I bought a punnet of blueberries almost two weeks ago with the intention of baking for a blog event. Unfortunately, I didn't make it.... had to think of a simple recipe to use up the blueberries before it's too late. I wanted  to bake some  muffins but decided to bake some scones instead... I've not had scones for sometime. So I searched for a recipe from my collection of the American Home Baking Index Card which I used to subscribe when I was living in the US. 


I think these scones are gorgeous looking! I know.... some of you may think my scones look like rock buns.. that's what my sis-in-law thought. I didn't want to over handle the dough, so I  took some dough in my hand & just dropped it on the pan without shaping it too much.

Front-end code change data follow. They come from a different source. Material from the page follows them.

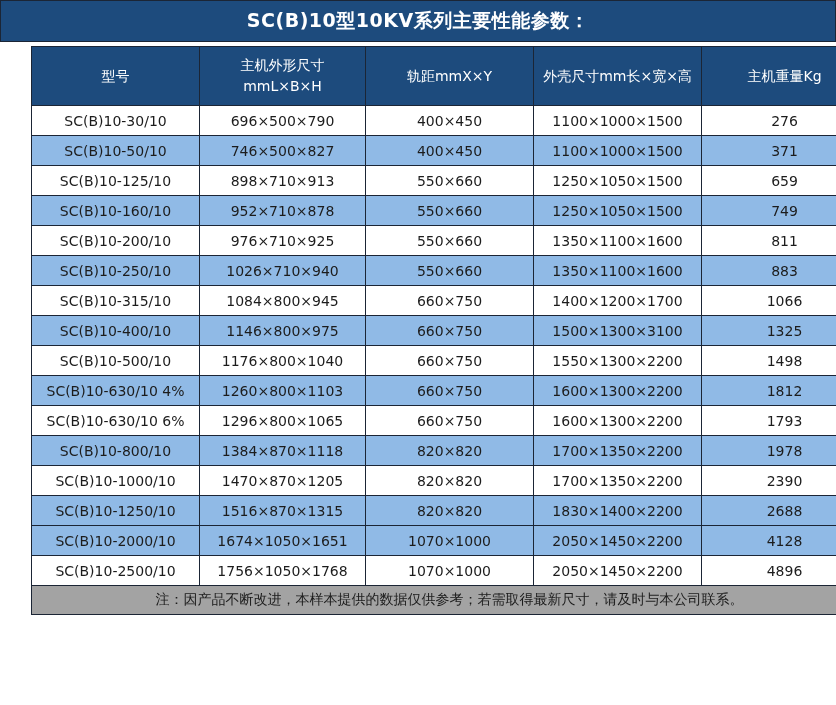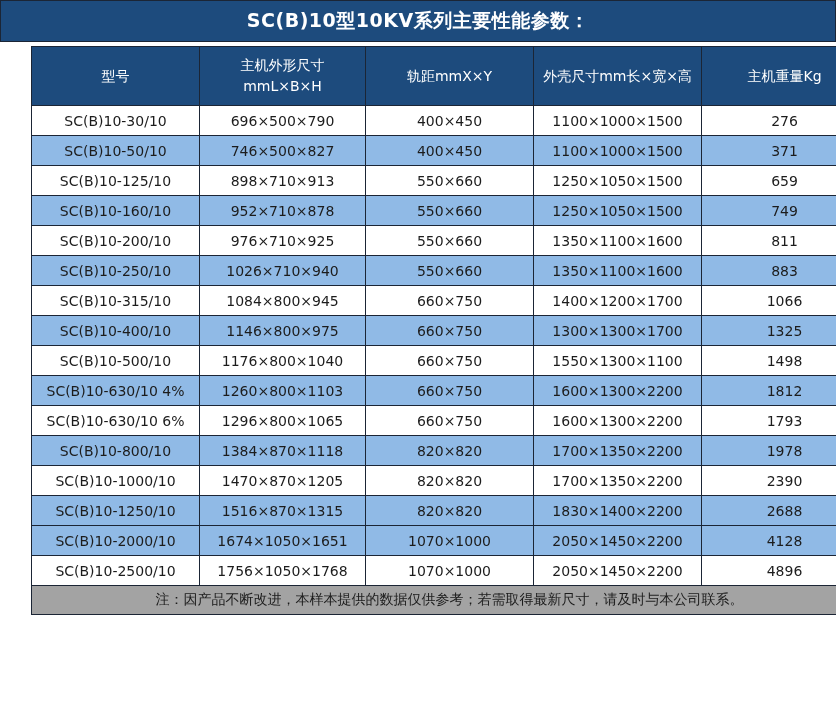--- a/index.html
+++ b/index.html
@@ -157,7 +157,7 @@
           <td>SC(B)10-400/10</td>
           <td>1146×800×975</td>
           <td>660×750</td>
-          <td>1300×1300×1700</td>
+          <td>1500×1300×3100</td>
           <td>1325</td>
         </tr>
         <tr>

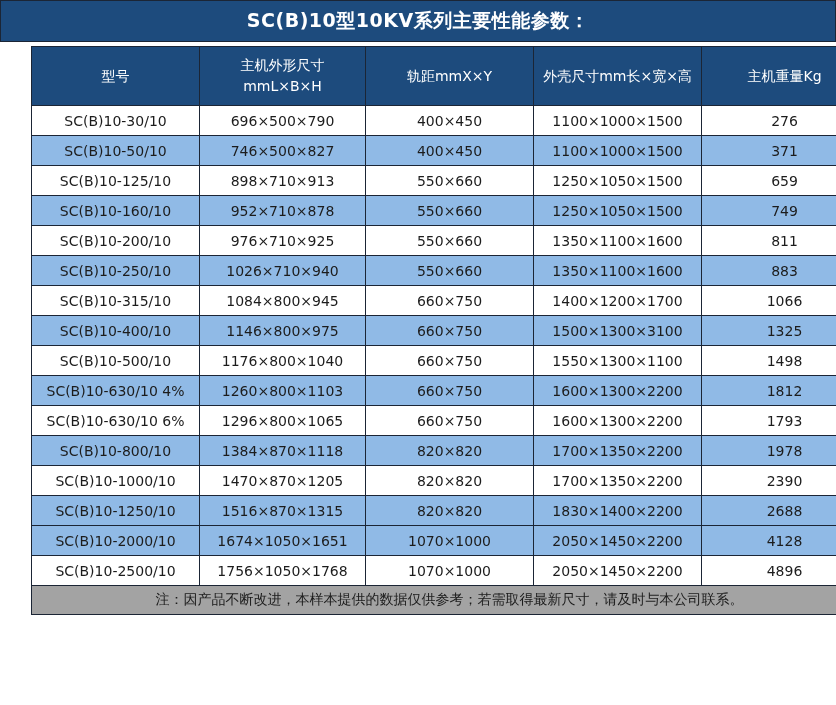--- a/index.html
+++ b/index.html
@@ -164,7 +164,7 @@
           <td>SC(B)10-500/10</td>
           <td>1176×800×1040</td>
           <td>660×750</td>
-          <td>1550×1300×1100</td>
+          <td>1550×1300×2200</td>
           <td>1498</td>
         </tr>
         <tr class="alt">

The scones also have great texture.... slightly crumbly & moderately dense. I tasted a warm piece &   thought it would really be great eaten with some jam or honey because, although it has a rich flavour, it wasn't t sweet at all. Then, while typing the recipe, it just occurred to me that I had totally missed out the sugar in the dough! The only sugar I used was for the garnish.....  I'm not sure how that had affected the texture of my scones but as far as the taste is concerned, it's not a problem at all. I suppose with the sugar, the scones can just be eaten on its own.


Blueberry Scones
Source: American Home Baking Index Card

2 cups all-purpose flour
1/3 cup granulated sugar
2 tsp baking powder
1/4 salt
5  tbsp (71g) chilled butter, cut into small pieces
1 large egg, lightly beaten
1/2 cup shredded sweetened coconut (I used unsweetened dessicated coconut.)
1/2 cup milk
1/4 tsp grated lime rind or lemon rind
1 cup fresh or frozen blueberries, thawed & drained

Glaze & garnish
1 tbsp milk
2 tsp granulated sugar
  1. Preheat oven to 425 deg F. Grease baking sheet.
  2. In a large bowl, mix together flour, sugar, baking powder, & salt. Using a pastry blender or 2 knives, cut butter into flour mixture until coarse crumbs form. Make a well in the center.
  3. Mix together egg, coconut, milk, & lime rind. Pour egg mixture into well in flour mixture. Stir with a fork until dry ingredients are just moistened. Gently stir in berries until evenly combined.
  4. Spoon scones, 2 inches apart, onto prepared baking sheet. Brush scones with milk. Sprinkle with sugar.
  5. Bake scones until golden, 18-20 minutes. Transfer to a wire rack to cool slightly.
Baking tips:
  • If using frozen berries, thaw & drain them on a paper towel. This will prevent excess liquid from discolouring dough.
  • Combining coconut with liquid ingredients softens it & enhances its flavour.